Cryptography has long served the foundation in addressing security concerns ranging from privacy, authentication, confidentiality, trust, to system integrity and fair play. Cryptographic algorithms and key strengths are regularly reviewed against computing powers in the near future, re-assessing if cryptanalysis could be achieved over a shorter period of time.
Adversaries or bad actors have been harvesting huge amounts of encrypted data (i.e. non-perishable data of value) and with the advancement in quantum computing and efficient quantum algorithms, that can easily factorise large numbers, secure communications and storage are in risk to be nullified in the near future. Once the public key algorithms can be broken, organisations and economies will be heavily impacted as all of the existing security systems would be compromised.
Call for alternate crypto systems
To mitigate the risk, Post Quantum Cryptography (PQC) is critical to secure against both quantum and classical computers and achieve interoperability across systems. Since 2017, the National Institute of Standards and Technology (NIST) has initiated a PQC competition to solicit, evaluate, and standardise one or more quantum-resistant public-key cryptographic algorithms. With seven algorithms shortlisted, NIST targets to finalise the standardisation in 2022.
Standardisation is important but it marks the beginning of a long process. Standardisation not only defines the cryptographic algorithm, it also comes with a set of secure protocols to use the algorithm. It is imperative that organisations need to plan for transitions, reassess existing hardware resources, validate implementation process and still maintain business-as-usual, as not all solutions will be ready in time for PQC and different security vendors may have implementation discrepancy.
While PQC serves as the ultimate goal in replacement of existing classical algorithms in the quantum era, organisations will still have concern that over time new vulnerabilities may be found in the standardised algorithm. While this can be mitigated with support for at least two PQC algorithms chosen for each category of protection (public-key encryption, key establishment and digital signatures), it is difficult to ensure that both implementation are supported by all security vendors as systems still need to interoperate.
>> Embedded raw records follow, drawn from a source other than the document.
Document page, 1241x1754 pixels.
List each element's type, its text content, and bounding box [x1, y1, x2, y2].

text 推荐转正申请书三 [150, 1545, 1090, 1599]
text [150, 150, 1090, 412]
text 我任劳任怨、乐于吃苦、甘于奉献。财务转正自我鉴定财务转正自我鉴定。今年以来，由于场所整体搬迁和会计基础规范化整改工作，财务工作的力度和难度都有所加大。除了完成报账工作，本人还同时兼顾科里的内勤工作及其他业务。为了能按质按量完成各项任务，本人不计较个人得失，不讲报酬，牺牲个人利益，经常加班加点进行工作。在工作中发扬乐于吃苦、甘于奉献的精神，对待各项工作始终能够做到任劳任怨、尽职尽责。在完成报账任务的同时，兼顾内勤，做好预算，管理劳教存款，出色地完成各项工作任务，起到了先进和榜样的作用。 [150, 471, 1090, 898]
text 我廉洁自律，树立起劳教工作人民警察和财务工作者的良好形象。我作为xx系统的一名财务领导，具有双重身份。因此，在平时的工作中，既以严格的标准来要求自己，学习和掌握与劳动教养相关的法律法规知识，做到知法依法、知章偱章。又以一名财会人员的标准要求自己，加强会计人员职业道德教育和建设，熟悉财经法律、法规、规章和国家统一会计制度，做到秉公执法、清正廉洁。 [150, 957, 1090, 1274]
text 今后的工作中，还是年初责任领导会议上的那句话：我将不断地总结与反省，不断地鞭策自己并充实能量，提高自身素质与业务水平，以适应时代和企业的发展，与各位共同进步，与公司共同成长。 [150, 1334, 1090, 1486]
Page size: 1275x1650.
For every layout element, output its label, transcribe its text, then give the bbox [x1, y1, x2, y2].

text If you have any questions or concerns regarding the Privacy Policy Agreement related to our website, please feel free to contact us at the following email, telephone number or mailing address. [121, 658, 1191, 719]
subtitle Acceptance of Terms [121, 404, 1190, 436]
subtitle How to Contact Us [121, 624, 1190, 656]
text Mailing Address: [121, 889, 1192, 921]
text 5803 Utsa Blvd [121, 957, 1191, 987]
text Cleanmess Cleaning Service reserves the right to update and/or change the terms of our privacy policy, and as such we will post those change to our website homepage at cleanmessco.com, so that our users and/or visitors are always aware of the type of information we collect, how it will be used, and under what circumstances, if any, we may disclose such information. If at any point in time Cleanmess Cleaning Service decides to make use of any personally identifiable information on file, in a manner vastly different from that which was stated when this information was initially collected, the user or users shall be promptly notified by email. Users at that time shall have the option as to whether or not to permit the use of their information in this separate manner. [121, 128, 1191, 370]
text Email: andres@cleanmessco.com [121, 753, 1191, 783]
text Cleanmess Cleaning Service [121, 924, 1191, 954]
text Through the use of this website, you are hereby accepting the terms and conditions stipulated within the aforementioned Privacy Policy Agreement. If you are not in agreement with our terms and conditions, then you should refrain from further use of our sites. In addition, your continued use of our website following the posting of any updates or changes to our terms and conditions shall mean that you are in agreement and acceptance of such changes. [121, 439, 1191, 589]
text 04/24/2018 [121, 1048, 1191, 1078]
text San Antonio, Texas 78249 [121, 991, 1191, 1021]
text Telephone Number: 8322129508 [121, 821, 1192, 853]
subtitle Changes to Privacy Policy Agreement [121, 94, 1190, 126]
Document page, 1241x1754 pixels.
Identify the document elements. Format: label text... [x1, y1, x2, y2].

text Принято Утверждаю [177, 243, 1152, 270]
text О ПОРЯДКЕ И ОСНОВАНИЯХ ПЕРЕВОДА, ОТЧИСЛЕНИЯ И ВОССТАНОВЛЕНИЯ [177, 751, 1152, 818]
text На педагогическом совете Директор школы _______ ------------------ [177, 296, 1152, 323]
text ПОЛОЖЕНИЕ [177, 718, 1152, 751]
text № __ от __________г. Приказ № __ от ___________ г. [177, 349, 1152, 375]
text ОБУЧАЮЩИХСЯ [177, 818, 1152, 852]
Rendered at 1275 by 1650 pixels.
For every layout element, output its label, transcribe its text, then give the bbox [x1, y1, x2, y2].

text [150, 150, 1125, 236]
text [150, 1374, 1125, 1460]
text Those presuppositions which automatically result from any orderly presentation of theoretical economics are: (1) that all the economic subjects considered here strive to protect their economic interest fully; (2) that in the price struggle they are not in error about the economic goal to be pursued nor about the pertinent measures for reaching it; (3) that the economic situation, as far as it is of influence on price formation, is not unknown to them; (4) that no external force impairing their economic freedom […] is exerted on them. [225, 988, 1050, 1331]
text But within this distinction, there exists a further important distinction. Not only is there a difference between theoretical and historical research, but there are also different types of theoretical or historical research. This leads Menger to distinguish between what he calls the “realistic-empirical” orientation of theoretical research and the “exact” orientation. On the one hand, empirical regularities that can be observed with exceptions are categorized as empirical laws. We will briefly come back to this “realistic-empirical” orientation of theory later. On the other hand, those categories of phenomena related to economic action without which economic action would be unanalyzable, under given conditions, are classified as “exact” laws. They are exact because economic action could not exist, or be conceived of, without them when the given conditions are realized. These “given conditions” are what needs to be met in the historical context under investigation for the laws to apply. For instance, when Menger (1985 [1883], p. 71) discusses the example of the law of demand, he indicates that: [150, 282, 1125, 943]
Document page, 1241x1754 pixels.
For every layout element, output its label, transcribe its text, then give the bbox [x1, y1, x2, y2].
The most impacted system will be the Public Key Infrastructure (PKIX), as it will require a re-setup once different algorithm is deployed and there are already multi-key mechanisms for PKIX being drafted to hedge algorithm compromise.
To overcome the challenge, some organisations are also adopting “Quantum Cryptography” through Quantum Key Distribution (QKD), which harnesses the principles of quantum mechanics to reinforce communication security, ensuring provable security. The technology uses photons of light for data transfer and relies on the detection of eavesdroppers over the communication medium. Through means of privacy amplification, it allows two parties to distil a secret key from a common random variable where eavesdroppers may have partial information of it.
As with all security concerns, the crux of all design hinges on the implementation correctness. It is important for these devices to be validated by qualified and independent authorities. We are building a QKD enabled encryptor with National University of Singapore (NUS) as part of Quantum Network R&D collaboration.
Threshold cryptography is another rising trend. It adopts a perspective that systems should be resilient against multiple failures and not having keys dependent on a single entity, even though gaps exist within system implementations and may be compromised through an exploited vulnerability. Threshold schemes are designed to be operative and tolerant to potential system failures that fall within the designated threshold number. Through means of secure multi-party computation and distributed systems, threshold cryptography is meant to be intrusion-tolerant. It relies on secret splitting across multiple parties with the threshold property of the scheme determining the reconstruction of keys based on the number of key shares. Through this method, revelation of some shares of the keys (within the designed threshold) does not expose the operational key. Such schemes are mathematically applicable to NIST-approved algorithms such as signature algorithms (RSA, DSA) and symmetric encryption algorithm (AES).
While threshold cryptography is a new area, it can be applied to deal with side channel attacks through non-invasive interventions to reveal the keys. Organisations will need to take into consideration the tradeoffs that may result from a distributed system, such as addressing operational latency and system availability without incurring high costs.
Organisations and product vendors are now preparing to adopt quantum resistant security. Post quantum cryptography standardisation and certifications are necessary and will need to be addressed very soon as it takes time to adapt and transit towards these new standards.